April was a long busy month. I took some time off at the beginning of the month. I made a few mallets before escaping to the farm in Wisconsin to start restoring the apple orchard. In between snow storms, we pruned eight of 150 wild apple trees. The added bonus was a carload of apple wood to carve!
I bought some fine spoons from Emmet Van Driesche and Tom Bartlett. It’s been a great learning experience to buy a spoon from someone whose work you respect. It transforms the 2D of a photo into the 3D of a real object. Holding a spoon that is finely carved is humbling and inspiring!
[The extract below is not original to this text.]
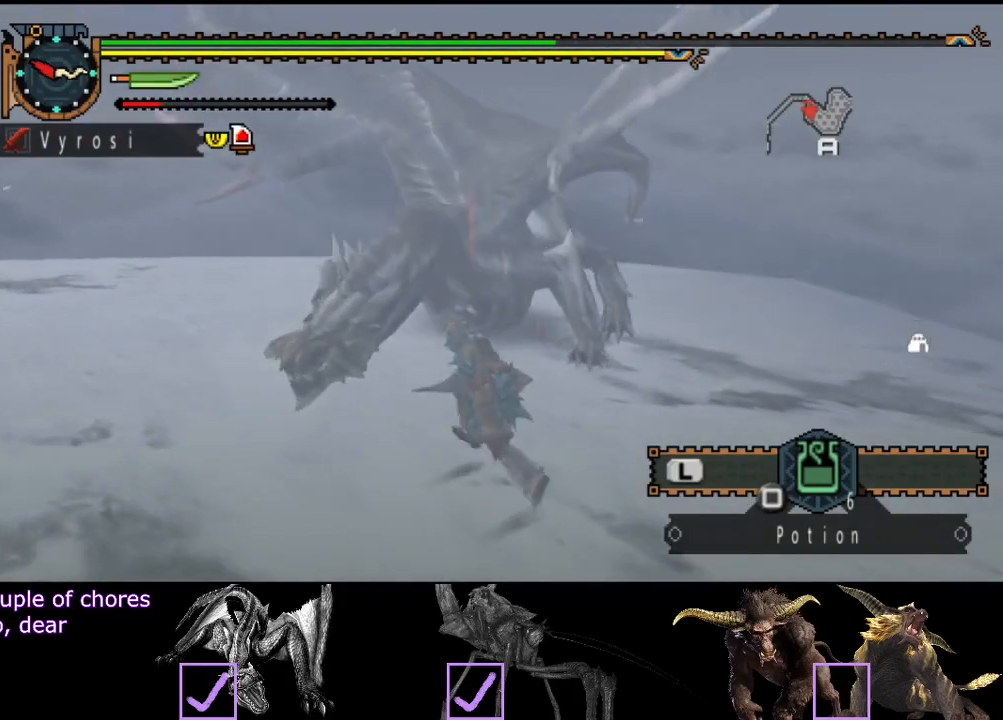
{"buttons": [], "left_stick": "left", "right_stick": "center", "events": [[50, "CIRCLE", "up"], [83, "left_stick", "left"], [117, "TRIANGLE", "down"], [217, "TRIANGLE", "up"], [250, "TRIANGLE", "down"], [450, "TRIANGLE", "up"]]}
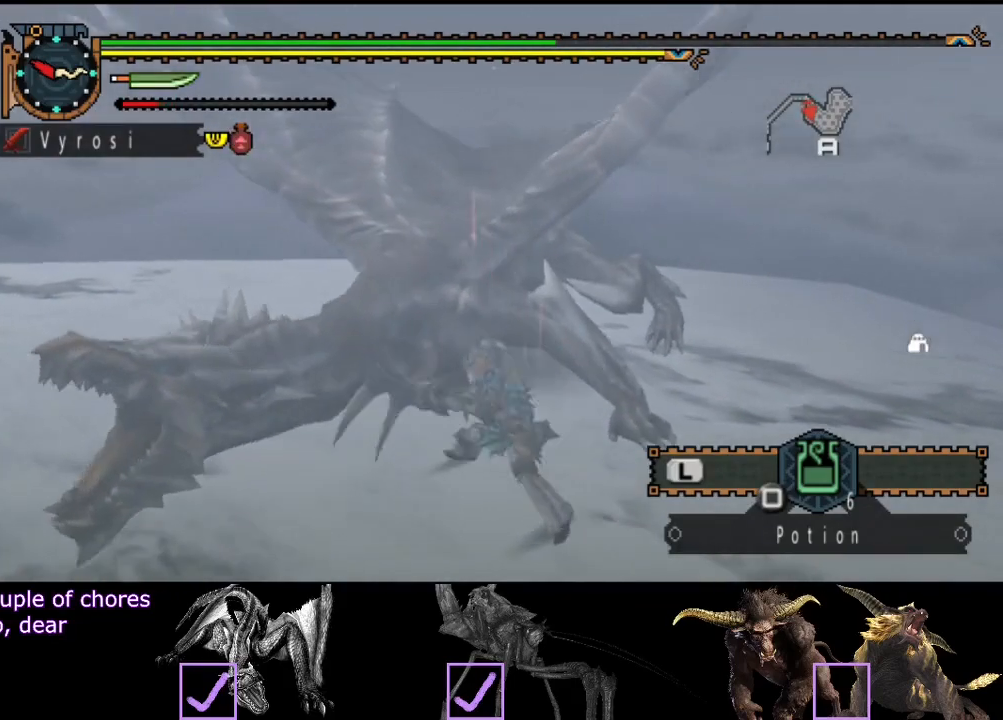
{"buttons": ["TRIANGLE"], "left_stick": "left", "right_stick": "center", "events": [[17, "TRIANGLE", "down"], [83, "TRIANGLE", "up"], [150, "TRIANGLE", "down"], [217, "TRIANGLE", "up"], [283, "TRIANGLE", "down"], [383, "TRIANGLE", "up"], [450, "TRIANGLE", "down"]]}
I also started reading Sloyd in Wood by Jögge Sundqvist. Ity’s highly recommended! Also, after interviewing Ben Strano last month, I checked out David Fisher. Absolutely amazing! David had a part of the poem “Things Men Have Made” by D. H. Lawrence on his blog that I enjoyed recently:
Things men have made with wakened hands
are awake through years with transferred touch, and go on glowing
for long years.
And for this reason, some old things are lovely
warm still with the life of forgotten men who made them.
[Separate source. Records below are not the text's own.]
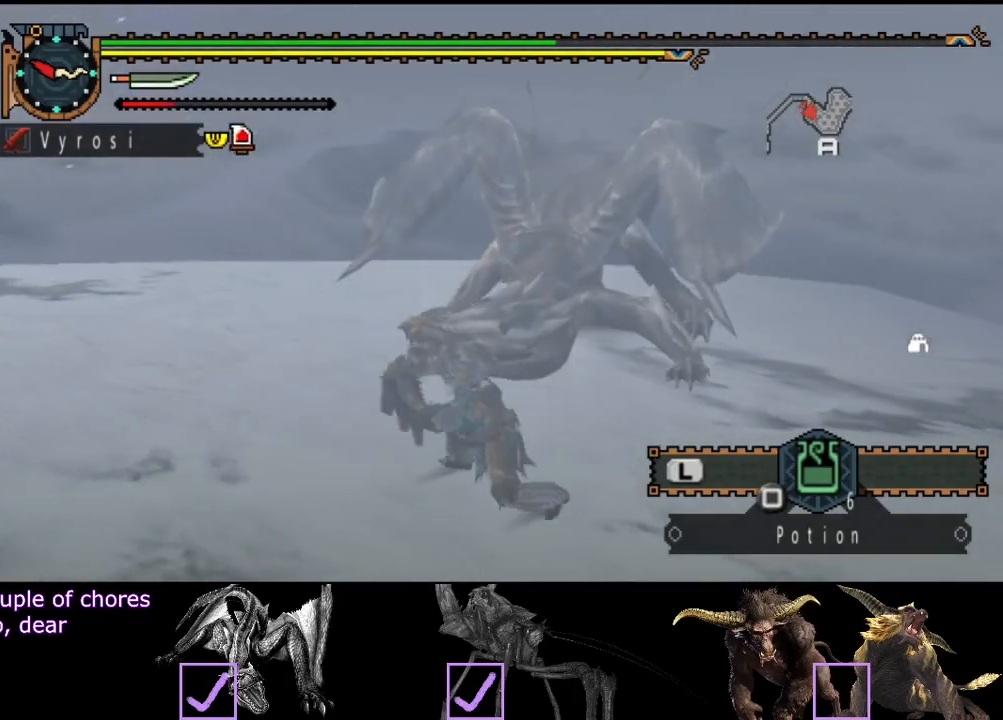
{"buttons": ["CROSS"], "left_stick": "center", "right_stick": "center", "events": [[33, "TRIANGLE", "up"], [133, "left_stick", "center"], [500, "CROSS", "down"]]}
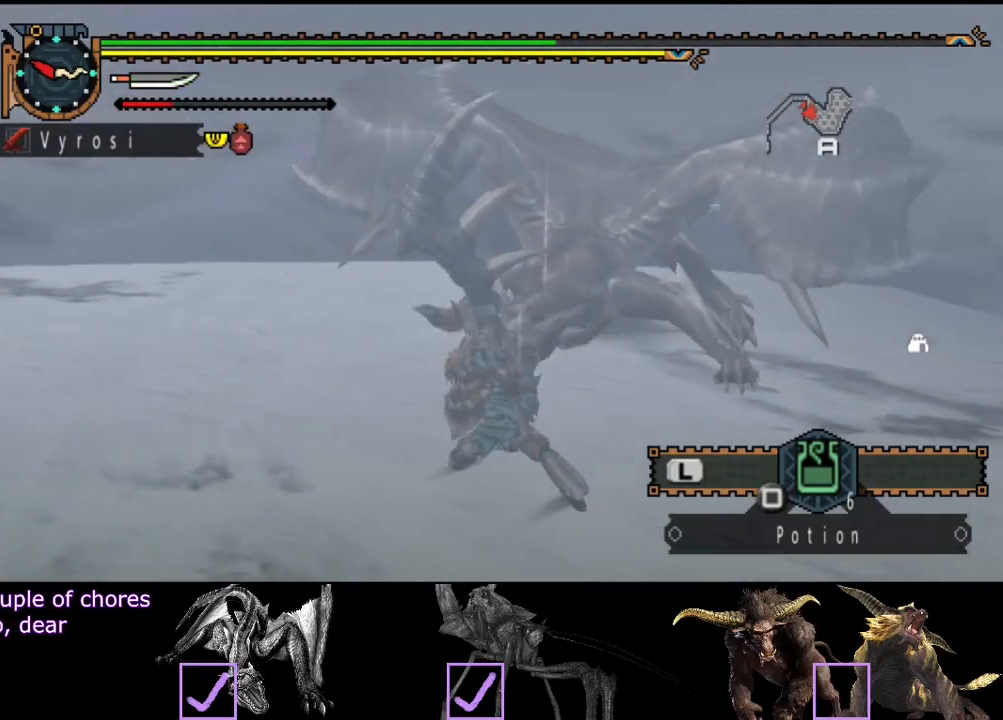
{"buttons": [], "left_stick": "center", "right_stick": "center", "events": [[100, "CROSS", "up"], [167, "CROSS", "down"], [200, "right_stick", "right"], [267, "CROSS", "up"], [333, "CROSS", "down"], [433, "CROSS", "up"], [467, "right_stick", "center"]]}
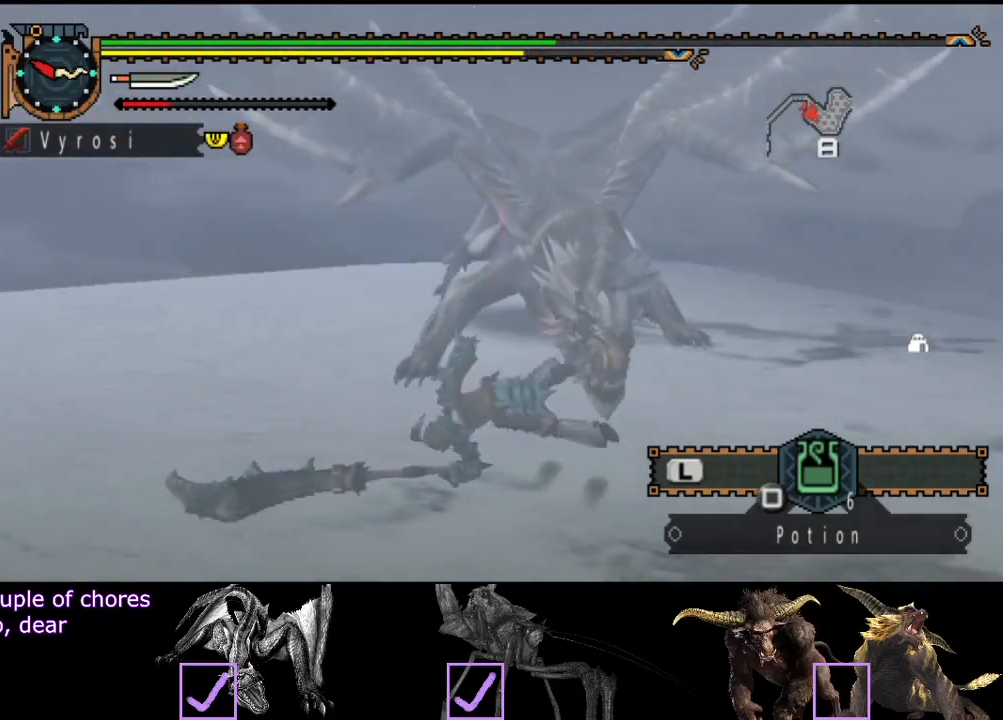
{"buttons": [], "left_stick": "left", "right_stick": "center", "events": [[300, "left_stick", "left"]]}
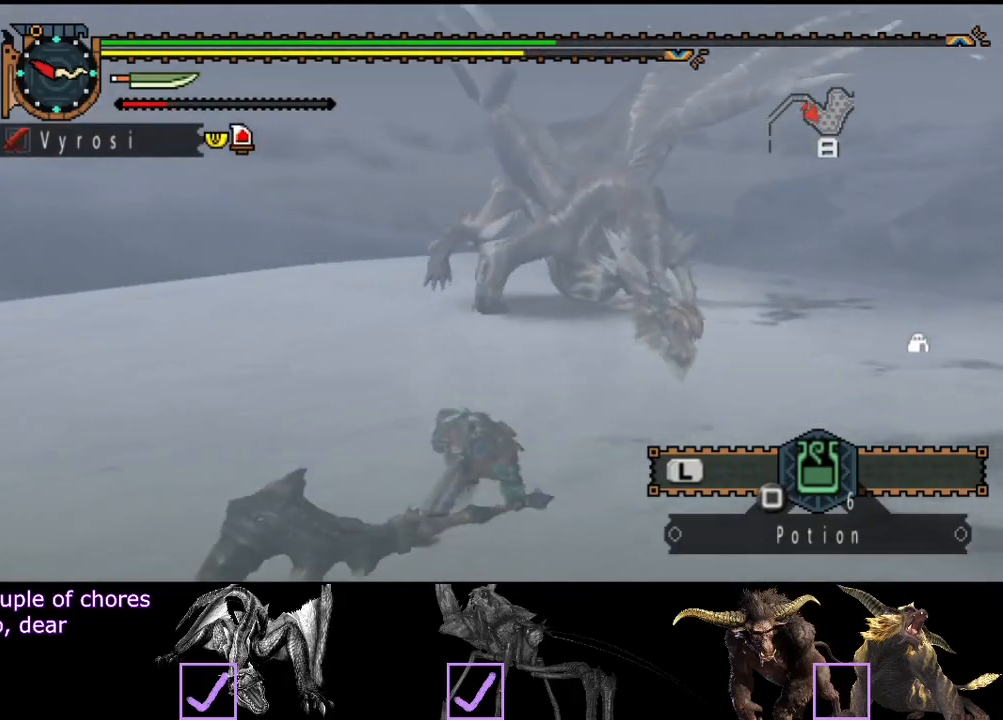
{"buttons": [], "left_stick": "left", "right_stick": "center", "events": [[17, "right_stick", "right"], [183, "right_stick", "center"]]}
By the end of the month, life turned busy with work projects. I had to postpone some interviews with spoon carvers that I was looking forward to doing, but I was happy to complete one with Jonathan Sussman. I put aside all other work this weekend and went into the workshop to split wood and carve. Worn-weary by other obligations, I felt recharged by the axe and blade carving apple and birch wood into spoons. I worked well past midnight last night, yet I felt finally alive and awake again.